Prompt - Could you give back every entry below exactly, with the pictures dropped?

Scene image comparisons
★ ★ ★ ★ ★

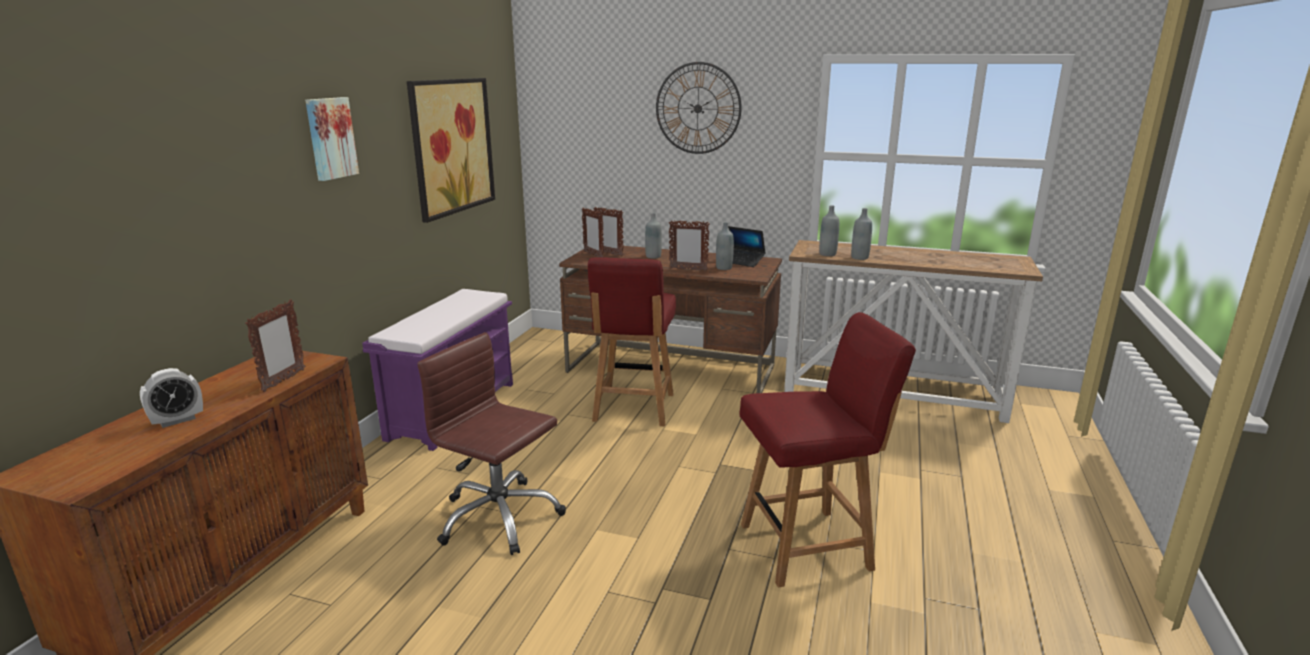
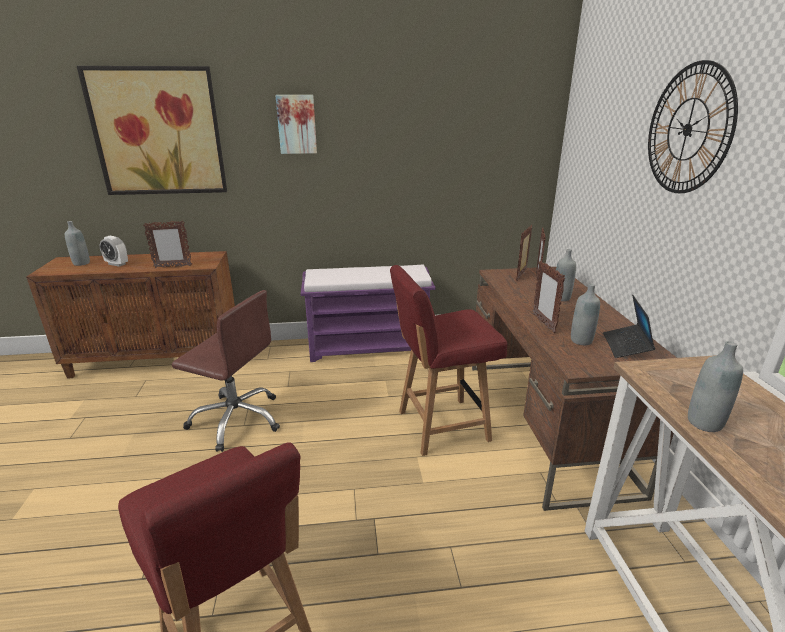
camera: 65 degrees right, 5 degrees up
picture [407,78,495,223] -> picture moved to [77,66,227,195]
brown office chair [417,332,566,555] -> brown office chair turned 105 degrees clockwise [172,290,280,452]
grey bottle [819,205,839,256] -> grey bottle moved to [65,221,90,266]

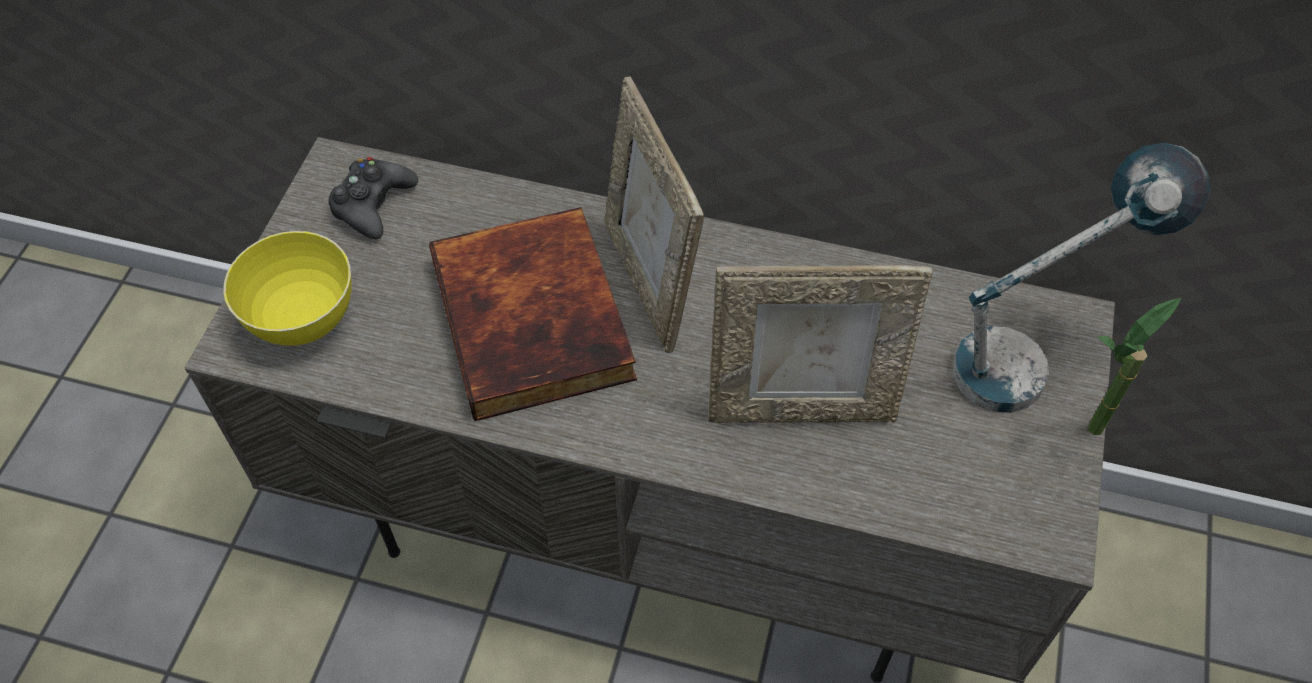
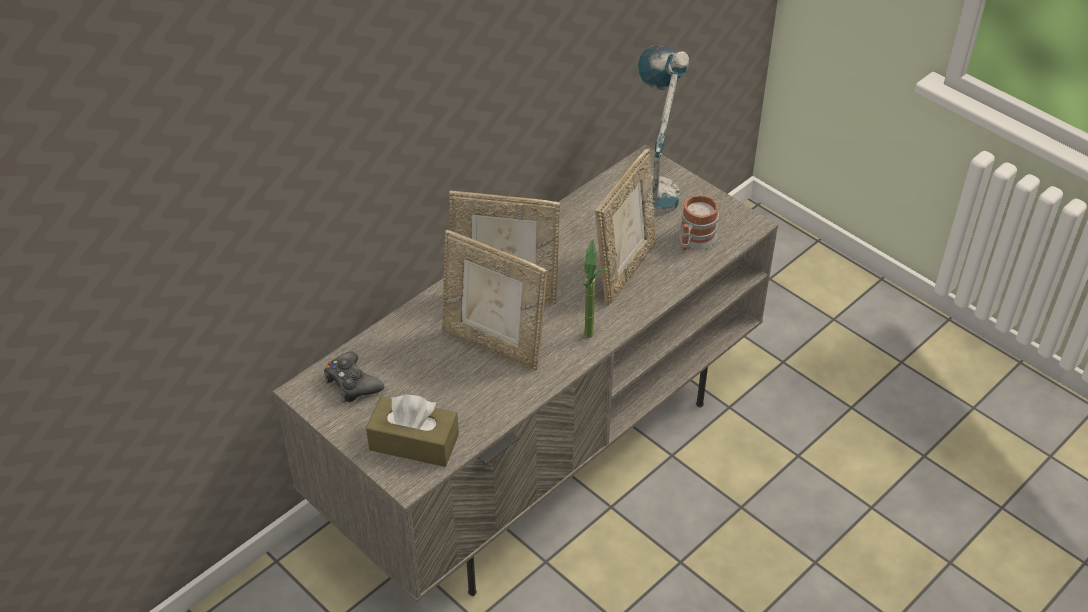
camera: 60 degrees left, 10 degrees down
yellow bowl [223,231,352,346] -> brown tissue box [366,394,459,467]
book [429,207,637,421] -> picture frame [442,230,547,370]
potted plant [1088,298,1181,435] -> potted plant moved to [579,239,605,338]
none -> mug [679,194,719,250]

★ ★ ★ ★ ★

Expected answer -
camera: 65 degrees right, 5 degrees up
picture [407,78,495,223] -> picture moved to [77,66,227,195]
brown office chair [417,332,566,555] -> brown office chair turned 105 degrees clockwise [172,290,280,452]
grey bottle [819,205,839,256] -> grey bottle moved to [65,221,90,266]

camera: 60 degrees left, 10 degrees down
yellow bowl [223,231,352,346] -> brown tissue box [366,394,459,467]
book [429,207,637,421] -> picture frame [442,230,547,370]
potted plant [1088,298,1181,435] -> potted plant moved to [579,239,605,338]
none -> mug [679,194,719,250]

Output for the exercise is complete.